And for the space, I don't know if anyone really skimps on cage size to 'conserve space'. We are talking about 40g animals, here; I would have space to house millions comfortably if i wanted to, and therefore have no reason to maintain an unhealthy population density. With all due respect people, I do not need to be told how many mice ten females can have. I am very well aware of how many babies one doe can have, and therefore having graduated gradeschool, can do the math when 9 more have entered the equation. Neither do I need to be told what is cruel and what is not, as morals are rarely something that can be taught via internet forums; if you don't know right from wrong, then your parents have failed. Mine have not. Thank you.


----------



## Cordane

I meant the population will increase because you said the male would be left with the females and she may give birth when the previous litter is only 3 weeks old. That is all. Geez.


----------



## pro-petz

I personally can not see how "mo mice mo money" may be offensive as this is a mouse breeding forum and unless one is breeding and retains all the young or pts those they do not want then the majority would in fact sell any surplus whether to pet trade or other breeders in which case the mo mice mo money is a statement of fact irrespective of the quantity of mice being kept.

If the op is thinking of starting a commercial feeder mice business good for them, as many do not realise that the majority of commercial feeder breeders take just as much trouble in maintaining the welfare of their animals as if they are pets. The process within a commercial feeder breeder operation is that pregnant females are removed from the colony and rested females are put in to replace the ones removed thus maintaining the quota per cage ratio.

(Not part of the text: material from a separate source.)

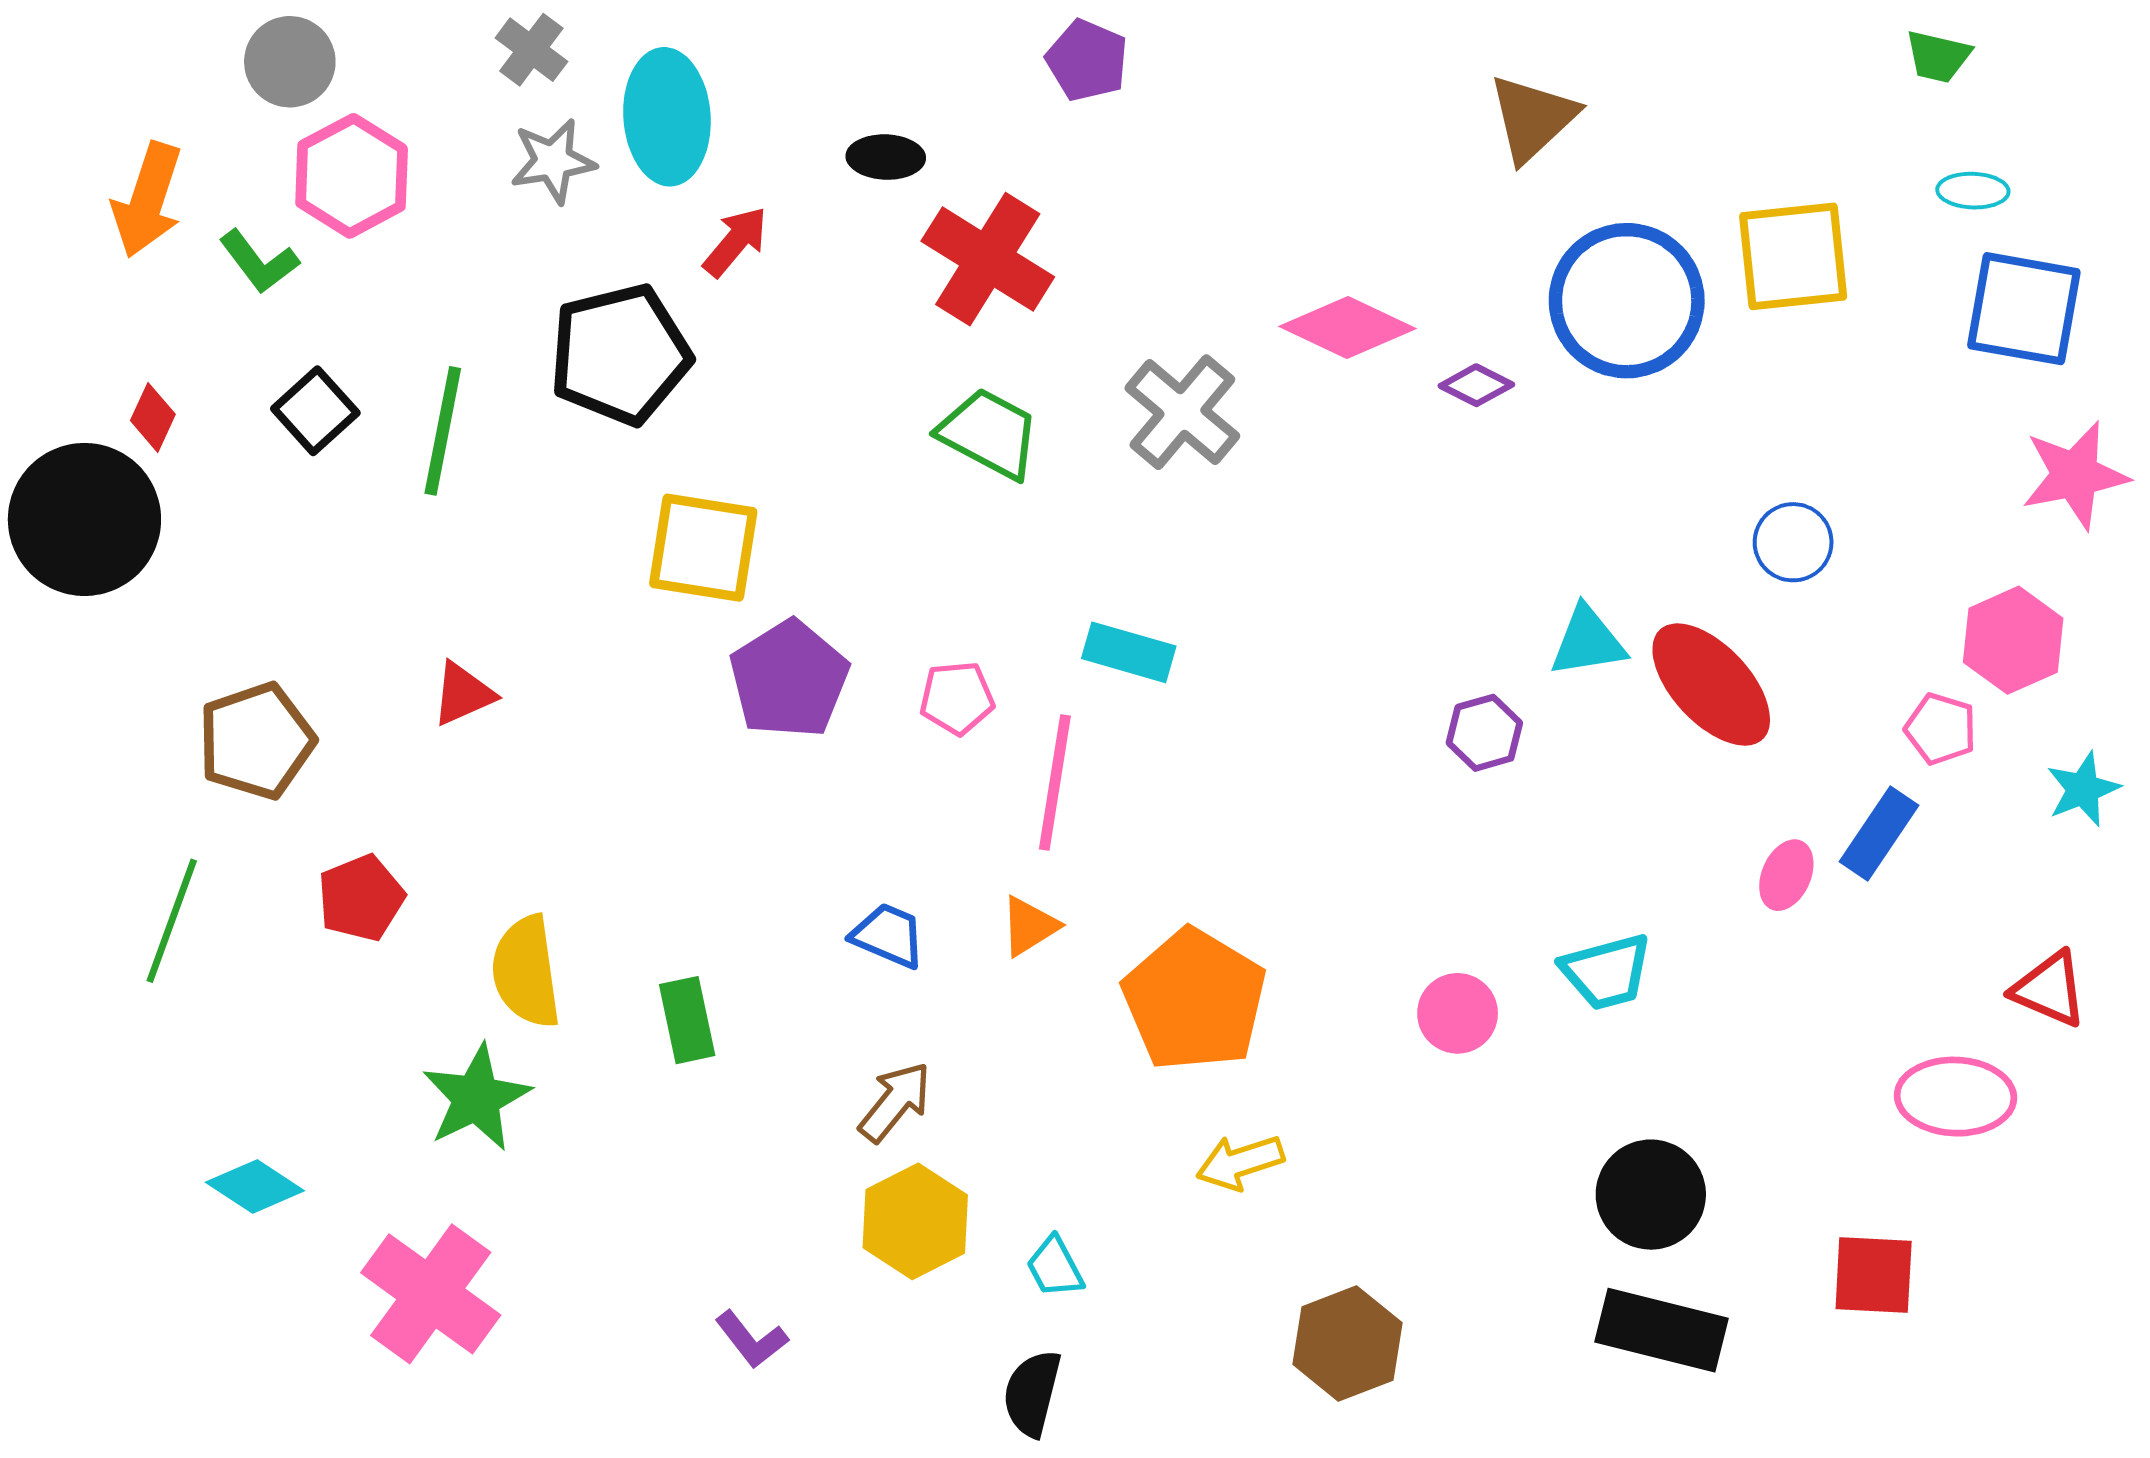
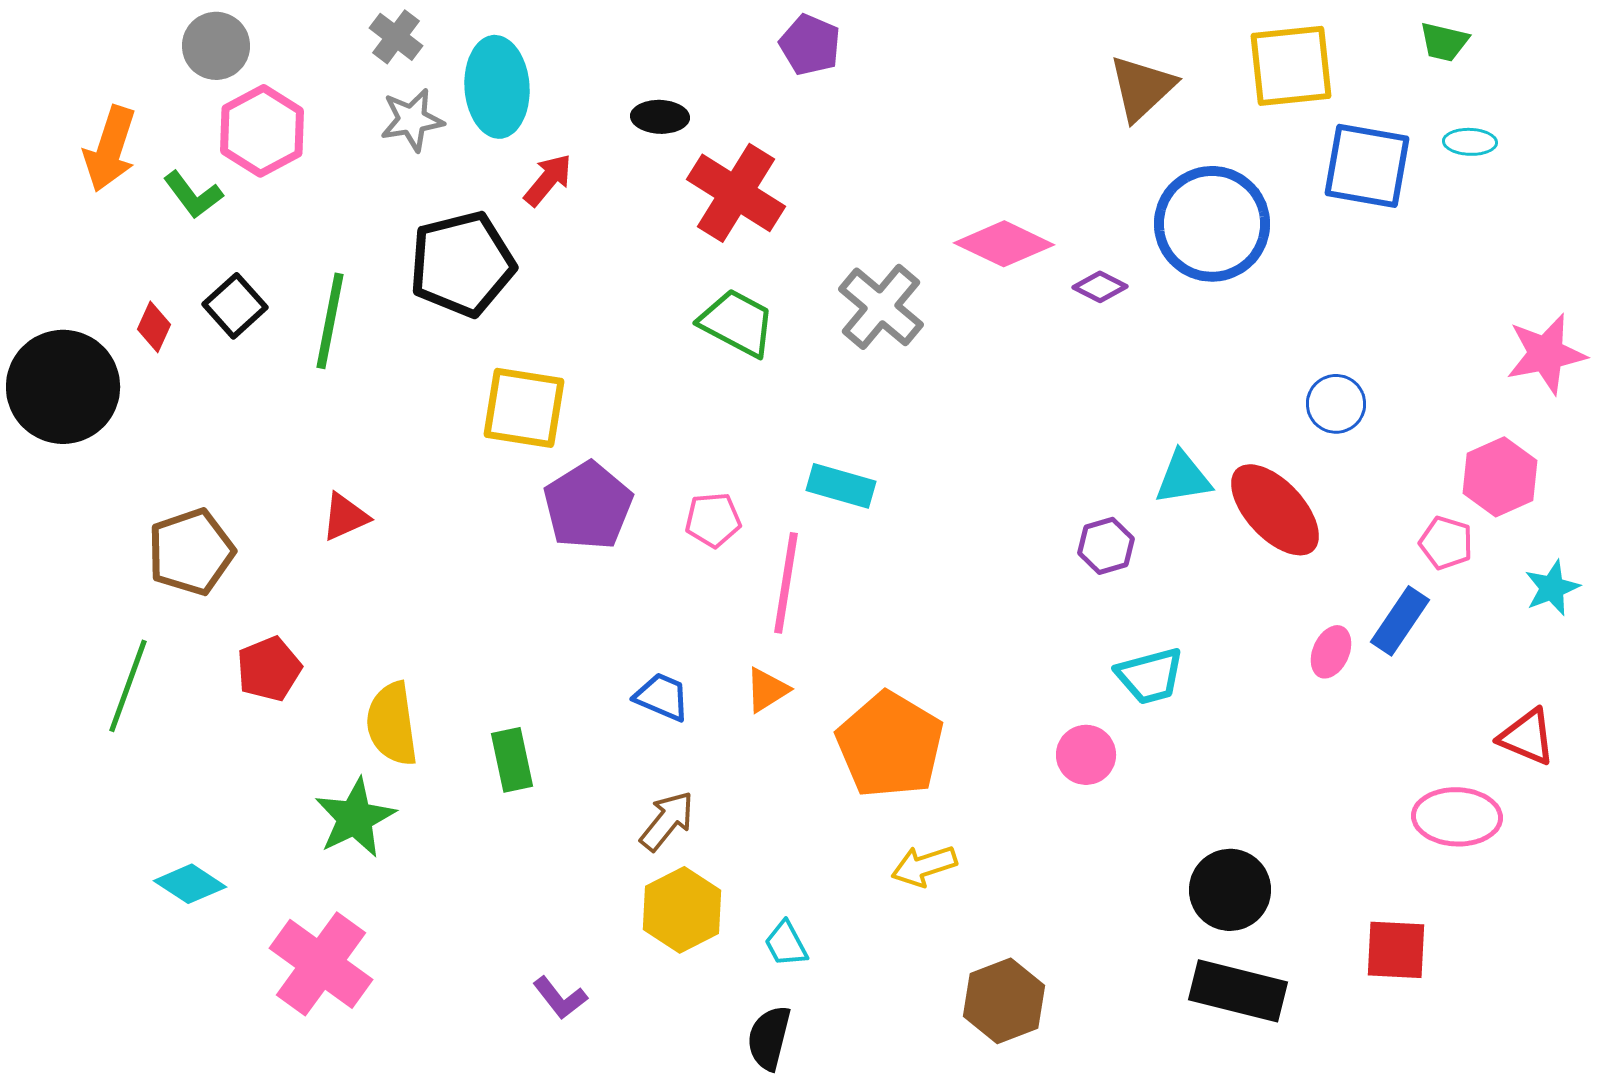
yellow square: (1793, 256) -> (1291, 66), moved
blue square: (2024, 309) -> (1367, 166), moved
red diamond: (153, 417) -> (154, 327), moved
cyan trapezoid: (1607, 972) -> (1150, 676), moved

Note to op the minimum number of does required to give a UK minimum wage would be 2000 and for each additional person employed would need to increase the number of does by 2000 per person. Good luck with your new venture.


----------



## Cordane

I didn't say everyone would find it offensive.
The reason it could come across offensive is because unless you remember the persons intro where they state they are infact a feeder breeder, you may not suddenly jump to the conclusion that that is what they are. The comment can come across as they are just breeding mice for a quick buck and really don't care about the health and well being of there mice.
Now to the OP, please note that I said it can seem that way, I'm not saying its true only that it can come across that way. Also note that the reason you have been given a heap of information and many people are pushing culling etc COULD BE because you have given very little information about the space you have and your situation. For all we know, you could live in a one bedroom apartment with no job and somehow think you can soley live off the money you make from mice.
The point being is we will give you all the information we can and warn or compliment you of your efforts as we see fit or until you tell us (preferably nicely) that you don't require our help or information.


----------



## lifelongcannibal

I apologize, I presumed my knowledge of my situation was as well everyone else's. Which is silly. But yes I do in fact breed feeders, and do not plan to live off of their income. I am turning 15 in January, and saving up for a car. This is really just a side job, more of a hobby, to scrap metal and firewood with my dad. And after thinking about it, I will be removing pregnant does to a separate tank and breed more does less rather than breed less does more. Thank you all for your input, and i do apologize


----------